■ TO-DO ITEM
Each record should appear again in the response exactly as it does in the original.

Itemized modification records:
....

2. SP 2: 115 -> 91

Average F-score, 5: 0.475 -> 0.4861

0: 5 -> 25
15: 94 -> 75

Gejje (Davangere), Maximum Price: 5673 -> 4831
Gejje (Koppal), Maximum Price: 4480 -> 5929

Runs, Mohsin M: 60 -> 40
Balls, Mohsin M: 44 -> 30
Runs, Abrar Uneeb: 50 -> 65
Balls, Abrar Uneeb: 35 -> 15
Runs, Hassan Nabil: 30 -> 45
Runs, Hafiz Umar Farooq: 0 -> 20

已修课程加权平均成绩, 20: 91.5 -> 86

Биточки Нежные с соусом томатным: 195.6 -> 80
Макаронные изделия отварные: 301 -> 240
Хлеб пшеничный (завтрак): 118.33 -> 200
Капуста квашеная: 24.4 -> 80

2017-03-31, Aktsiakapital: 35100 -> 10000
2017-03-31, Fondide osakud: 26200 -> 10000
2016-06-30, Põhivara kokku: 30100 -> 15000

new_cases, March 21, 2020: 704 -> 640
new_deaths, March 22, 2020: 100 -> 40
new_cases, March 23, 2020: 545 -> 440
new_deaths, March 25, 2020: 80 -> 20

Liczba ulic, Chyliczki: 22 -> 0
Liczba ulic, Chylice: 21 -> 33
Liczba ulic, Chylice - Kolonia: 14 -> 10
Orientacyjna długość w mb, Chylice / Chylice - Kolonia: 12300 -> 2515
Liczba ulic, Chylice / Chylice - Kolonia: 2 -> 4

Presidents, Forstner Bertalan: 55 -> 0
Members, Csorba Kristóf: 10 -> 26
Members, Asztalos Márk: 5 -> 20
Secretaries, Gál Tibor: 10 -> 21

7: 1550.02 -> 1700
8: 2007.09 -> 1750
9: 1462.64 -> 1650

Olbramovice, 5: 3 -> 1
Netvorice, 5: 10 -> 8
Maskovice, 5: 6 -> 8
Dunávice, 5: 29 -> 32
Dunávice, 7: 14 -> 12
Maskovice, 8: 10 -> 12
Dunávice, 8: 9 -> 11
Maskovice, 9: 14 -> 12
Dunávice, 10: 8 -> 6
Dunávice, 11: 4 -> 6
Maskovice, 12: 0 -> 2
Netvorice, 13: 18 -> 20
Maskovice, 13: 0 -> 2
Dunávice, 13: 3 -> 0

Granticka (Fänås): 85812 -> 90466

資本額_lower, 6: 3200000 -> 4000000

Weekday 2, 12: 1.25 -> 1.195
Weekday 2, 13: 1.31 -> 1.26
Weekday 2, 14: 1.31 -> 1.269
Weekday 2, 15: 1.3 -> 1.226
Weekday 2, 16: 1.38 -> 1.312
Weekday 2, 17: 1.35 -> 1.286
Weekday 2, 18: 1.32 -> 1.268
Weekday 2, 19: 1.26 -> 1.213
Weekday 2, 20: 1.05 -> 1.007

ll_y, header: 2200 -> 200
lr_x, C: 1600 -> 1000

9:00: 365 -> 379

....

■ WRITTEN ANSWER
2. SP 2: 115 -> 91

Average F-score, 5: 0.475 -> 0.4861

0: 5 -> 25
15: 94 -> 75

Gejje (Davangere), Maximum Price: 5673 -> 4831
Gejje (Koppal), Maximum Price: 4480 -> 5929

Runs, Mohsin M: 60 -> 40
Balls, Mohsin M: 44 -> 30
Runs, Abrar Uneeb: 50 -> 65
Balls, Abrar Uneeb: 35 -> 15
Runs, Hassan Nabil: 30 -> 45
Runs, Hafiz Umar Farooq: 0 -> 20

已修课程加权平均成绩, 20: 91.5 -> 86

Биточки Нежные с соусом томатным: 195.6 -> 80
Макаронные изделия отварные: 301 -> 240
Хлеб пшеничный (завтрак): 118.33 -> 200
Капуста квашеная: 24.4 -> 80

2017-03-31, Aktsiakapital: 35100 -> 10000
2017-03-31, Fondide osakud: 26200 -> 10000
2016-06-30, Põhivara kokku: 30100 -> 15000

new_cases, March 21, 2020: 704 -> 640
new_deaths, March 22, 2020: 100 -> 40
new_cases, March 23, 2020: 545 -> 440
new_deaths, March 25, 2020: 80 -> 20

Liczba ulic, Chyliczki: 22 -> 0
Liczba ulic, Chylice: 21 -> 33
Liczba ulic, Chylice - Kolonia: 14 -> 10
Orientacyjna długość w mb, Chylice / Chylice - Kolonia: 12300 -> 2515
Liczba ulic, Chylice / Chylice - Kolonia: 2 -> 4

Presidents, Forstner Bertalan: 55 -> 0
Members, Csorba Kristóf: 10 -> 26
Members, Asztalos Márk: 5 -> 20
Secretaries, Gál Tibor: 10 -> 21

7: 1550.02 -> 1700
8: 2007.09 -> 1750
9: 1462.64 -> 1650

Olbramovice, 5: 3 -> 1
Netvorice, 5: 10 -> 8
Maskovice, 5: 6 -> 8
Dunávice, 5: 29 -> 32
Dunávice, 7: 14 -> 12
Maskovice, 8: 10 -> 12
Dunávice, 8: 9 -> 11
Maskovice, 9: 14 -> 12
Dunávice, 10: 8 -> 6
Dunávice, 11: 4 -> 6
Maskovice, 12: 0 -> 2
Netvorice, 13: 18 -> 20
Maskovice, 13: 0 -> 2
Dunávice, 13: 3 -> 0

Granticka (Fänås): 85812 -> 90466

資本額_lower, 6: 3200000 -> 4000000

Weekday 2, 12: 1.25 -> 1.195
Weekday 2, 13: 1.31 -> 1.26
Weekday 2, 14: 1.31 -> 1.269
Weekday 2, 15: 1.3 -> 1.226
Weekday 2, 16: 1.38 -> 1.312
Weekday 2, 17: 1.35 -> 1.286
Weekday 2, 18: 1.32 -> 1.268
Weekday 2, 19: 1.26 -> 1.213
Weekday 2, 20: 1.05 -> 1.007

ll_y, header: 2200 -> 200
lr_x, C: 1600 -> 1000

9:00: 365 -> 379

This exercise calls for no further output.